Records drawn from a dataset:
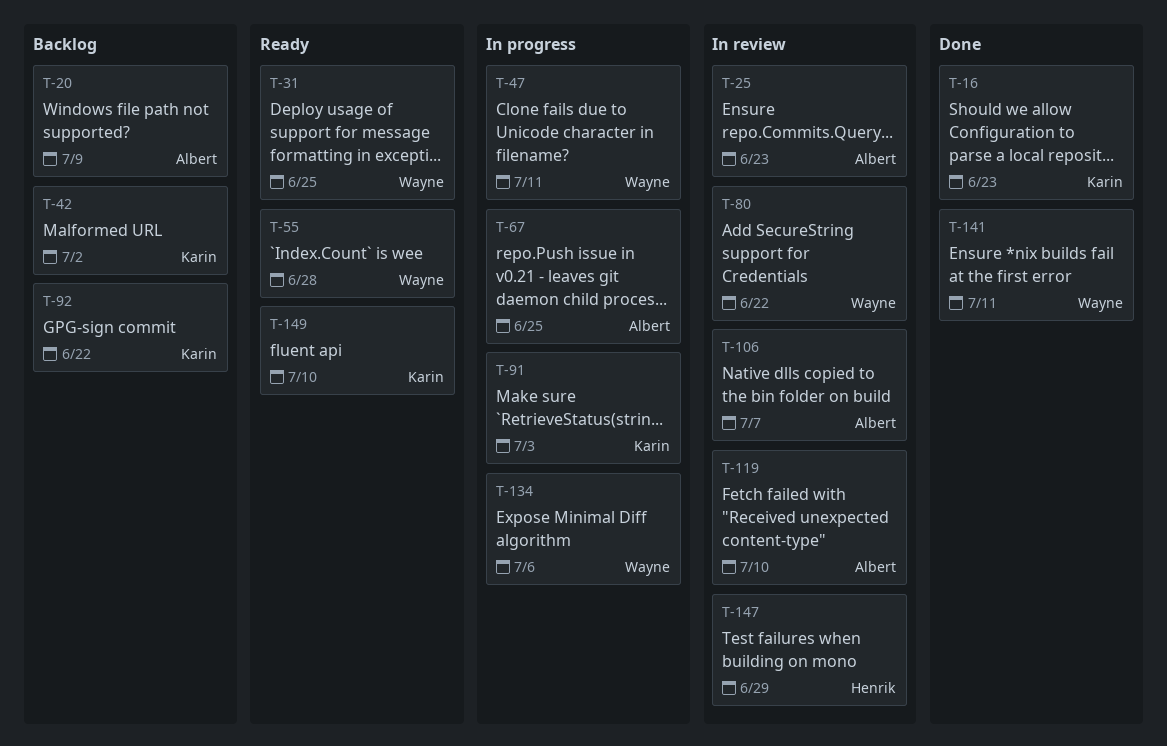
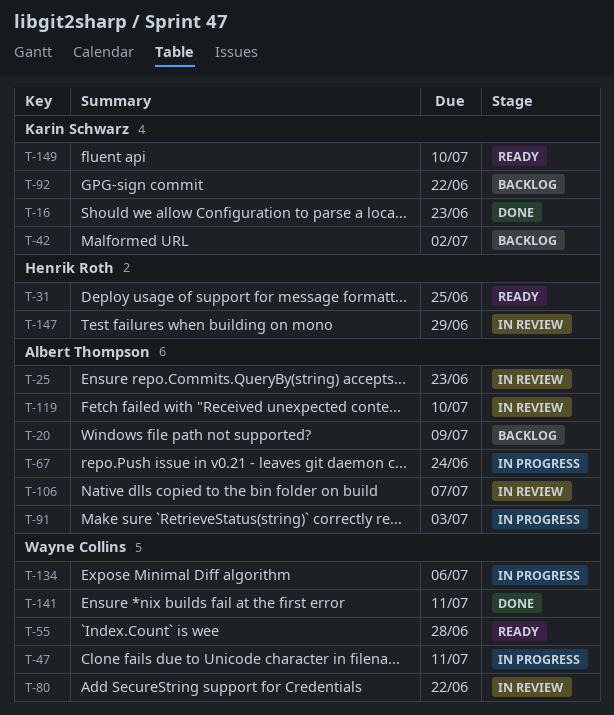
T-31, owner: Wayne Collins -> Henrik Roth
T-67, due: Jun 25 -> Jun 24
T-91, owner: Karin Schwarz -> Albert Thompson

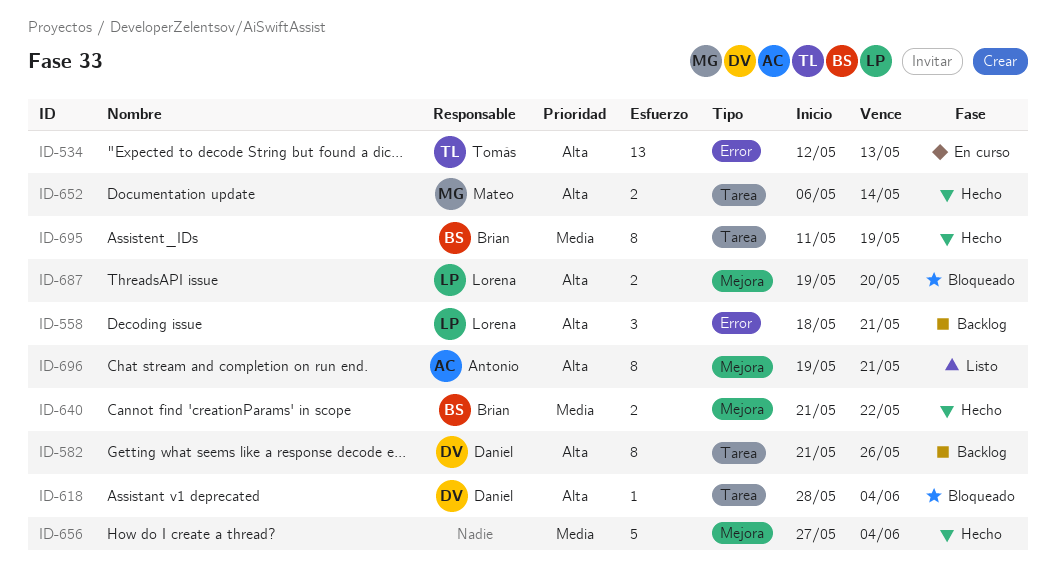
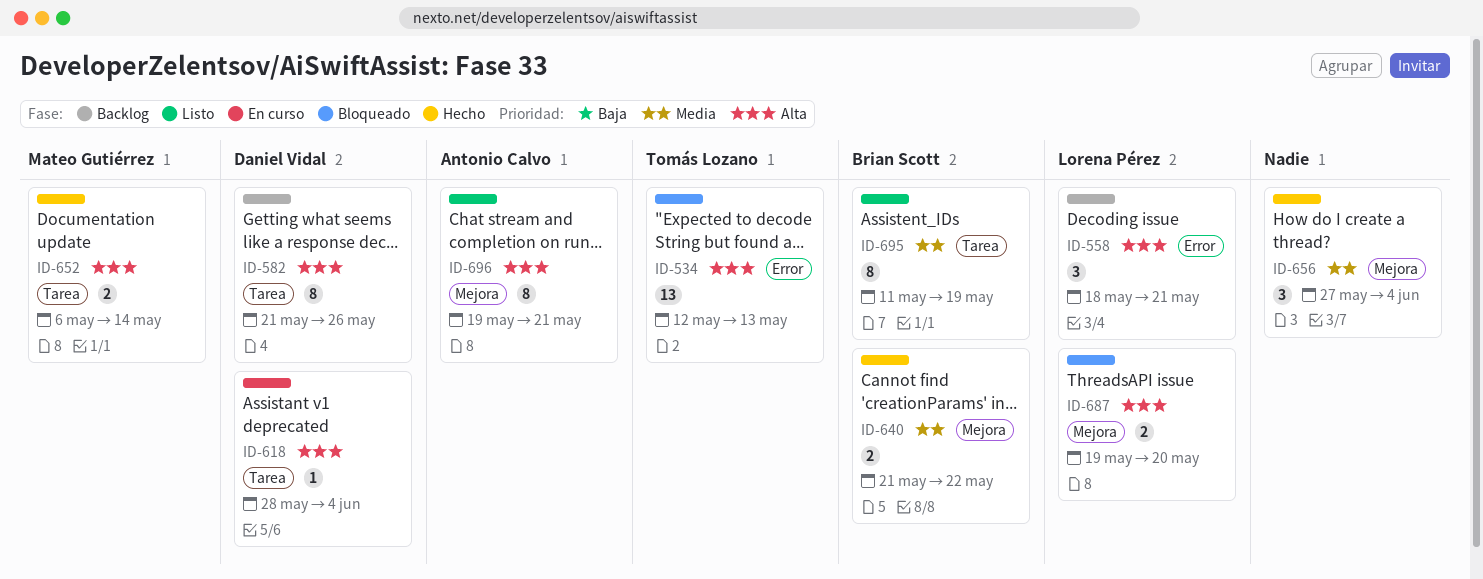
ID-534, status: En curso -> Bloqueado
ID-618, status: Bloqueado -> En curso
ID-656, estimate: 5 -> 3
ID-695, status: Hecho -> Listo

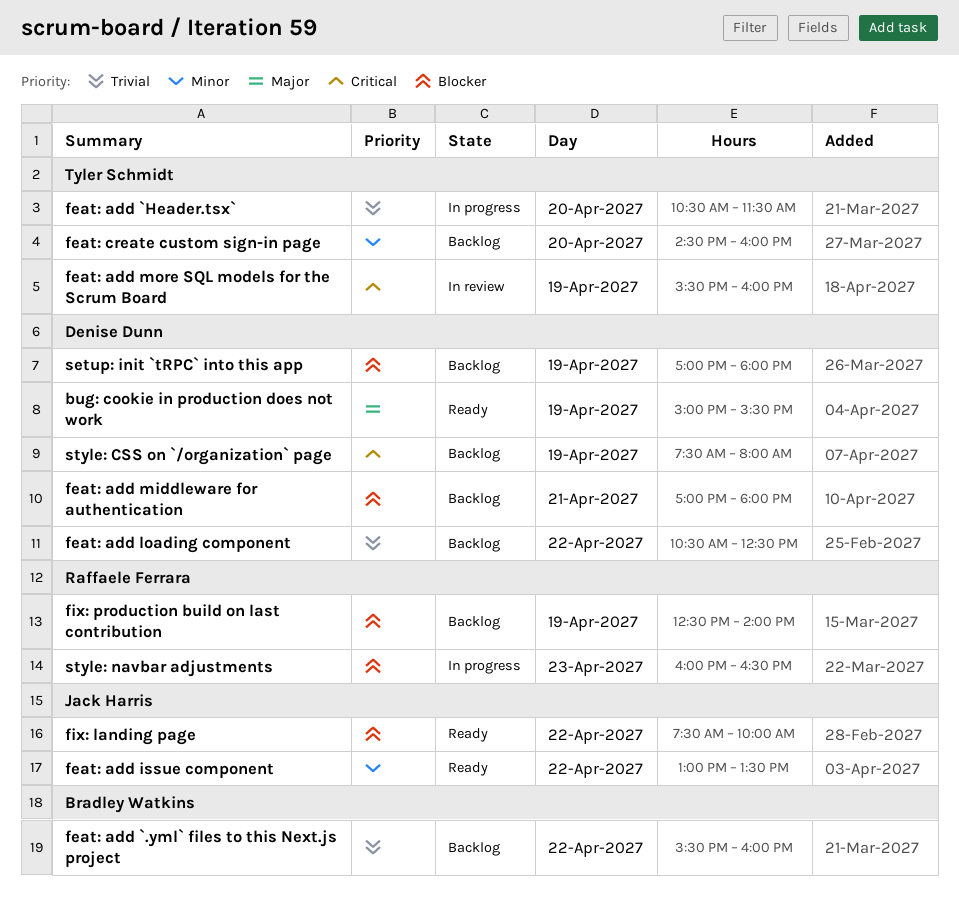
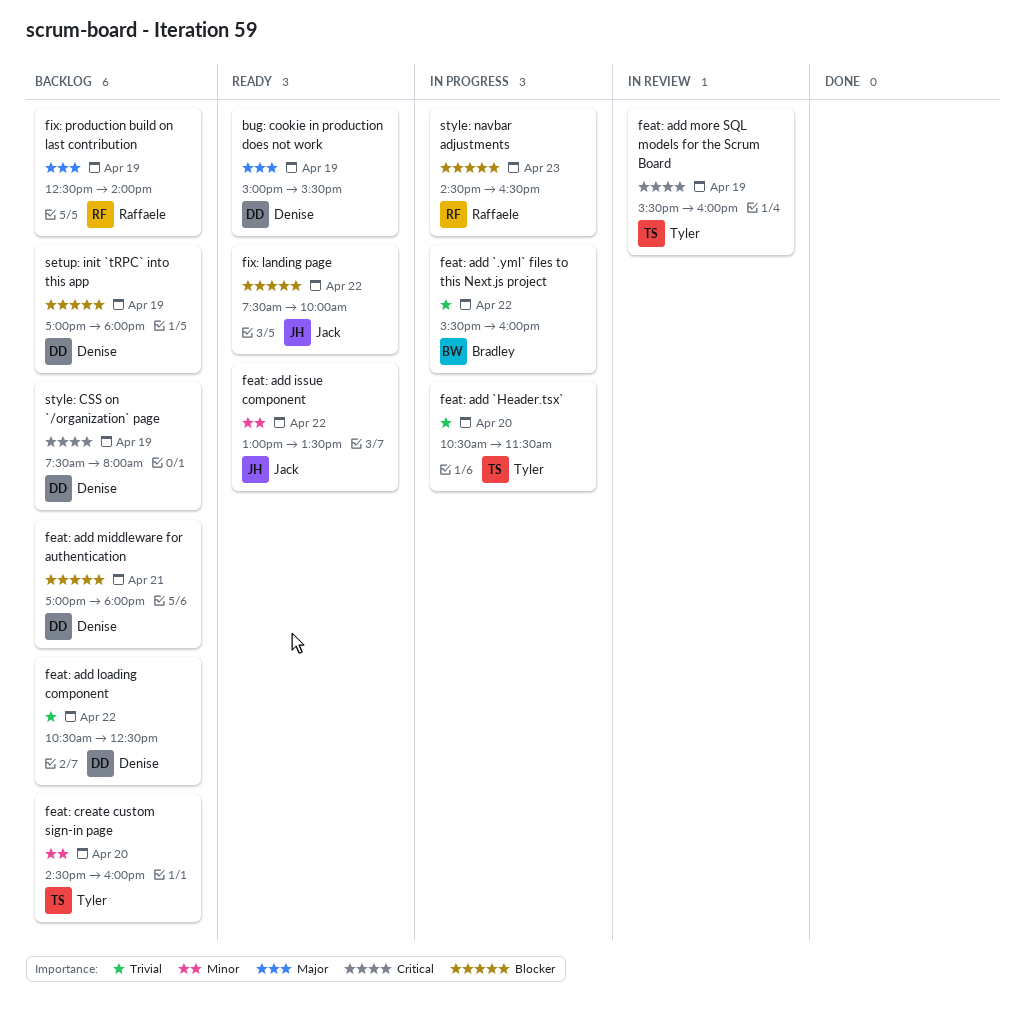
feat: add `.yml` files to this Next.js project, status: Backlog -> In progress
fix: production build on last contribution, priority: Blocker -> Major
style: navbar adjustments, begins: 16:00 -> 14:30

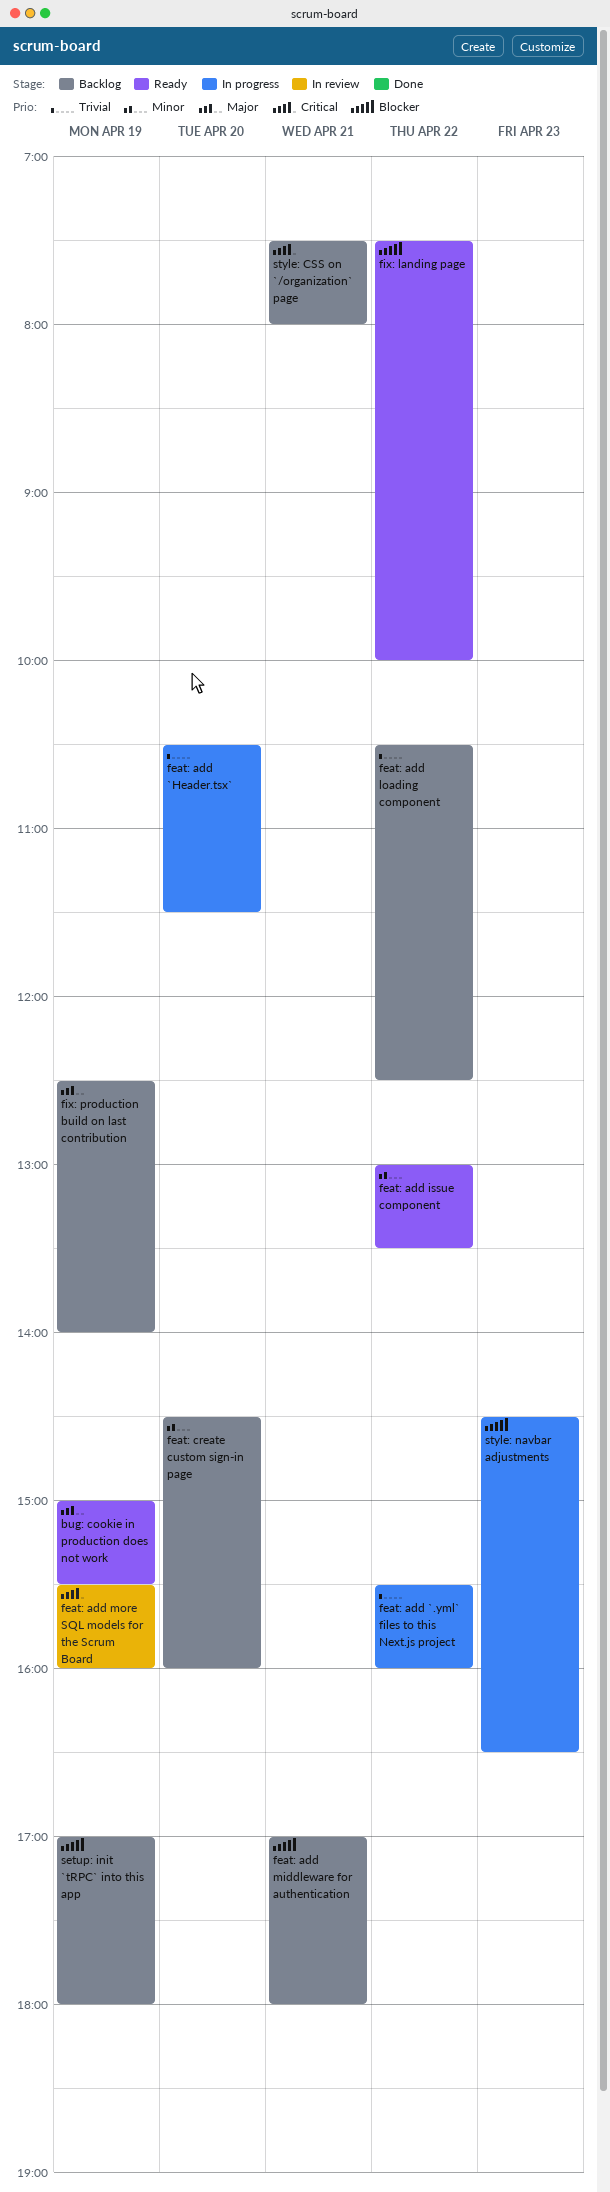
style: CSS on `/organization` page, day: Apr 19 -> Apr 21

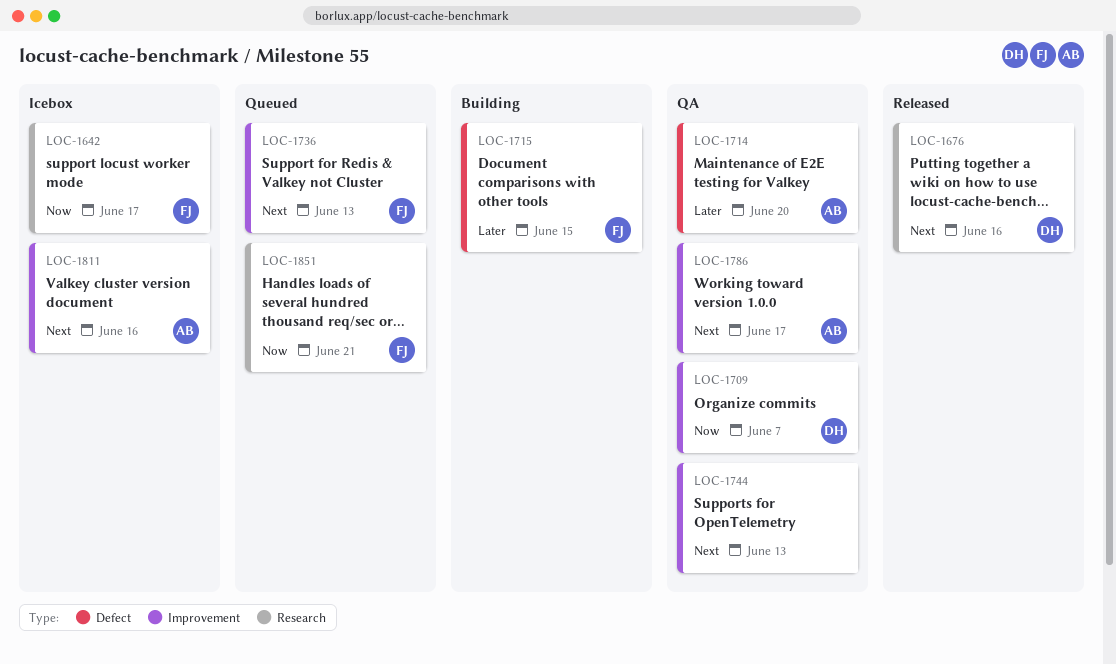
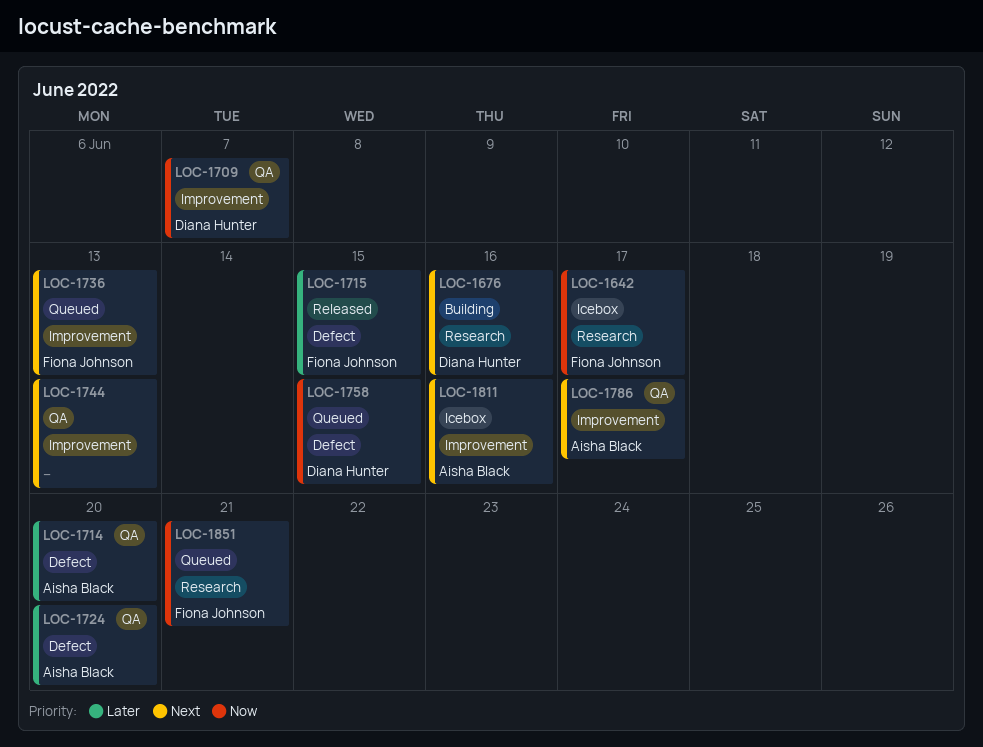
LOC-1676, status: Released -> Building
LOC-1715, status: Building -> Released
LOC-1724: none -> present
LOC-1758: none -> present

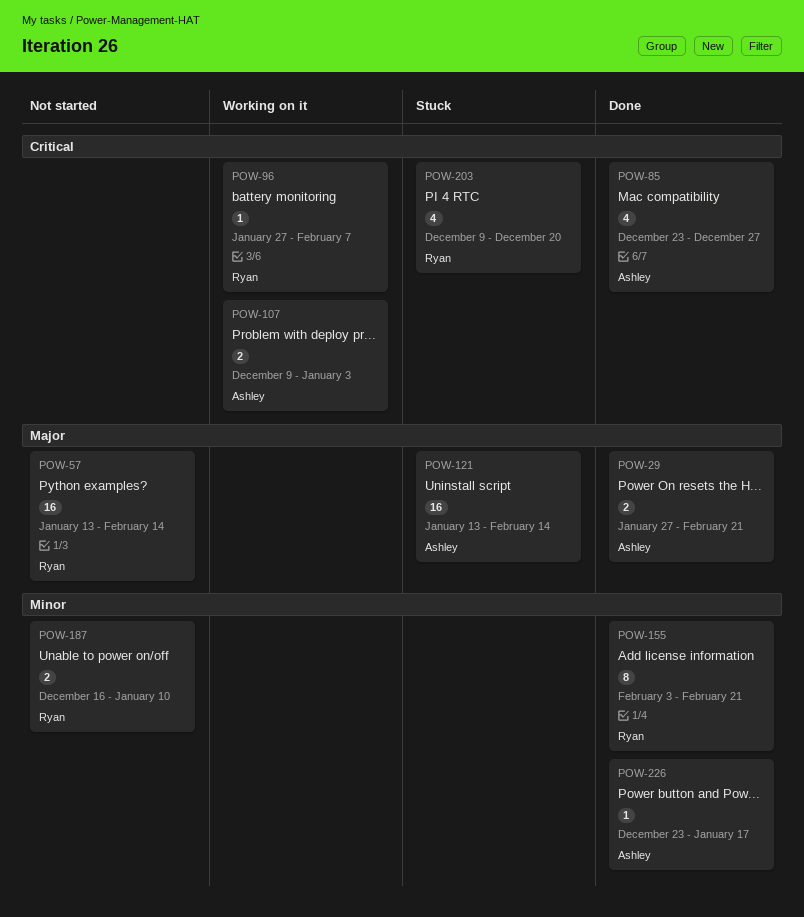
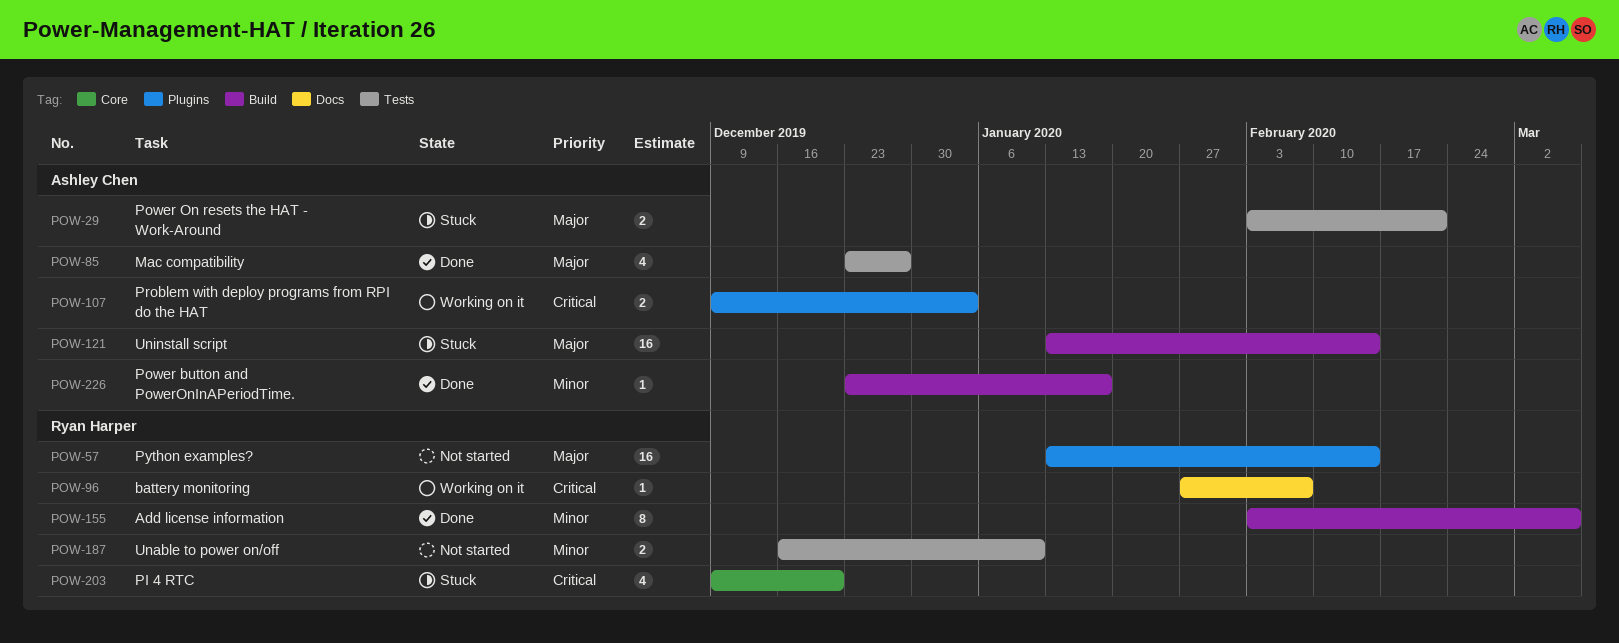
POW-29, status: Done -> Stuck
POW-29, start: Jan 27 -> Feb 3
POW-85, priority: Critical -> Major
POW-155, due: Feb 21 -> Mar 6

Aim of the exercise — Keep the pictures out and repeat exactly the lines from the beginning of the data through the line that contains "LOC-1676, status: Released -> Building", both ends included.

Answer area —
T-31, owner: Wayne Collins -> Henrik Roth
T-67, due: Jun 25 -> Jun 24
T-91, owner: Karin Schwarz -> Albert Thompson

ID-534, status: En curso -> Bloqueado
ID-618, status: Bloqueado -> En curso
ID-656, estimate: 5 -> 3
ID-695, status: Hecho -> Listo

feat: add `.yml` files to this Next.js project, status: Backlog -> In progress
fix: production build on last contribution, priority: Blocker -> Major
style: navbar adjustments, begins: 16:00 -> 14:30

style: CSS on `/organization` page, day: Apr 19 -> Apr 21

LOC-1676, status: Released -> Building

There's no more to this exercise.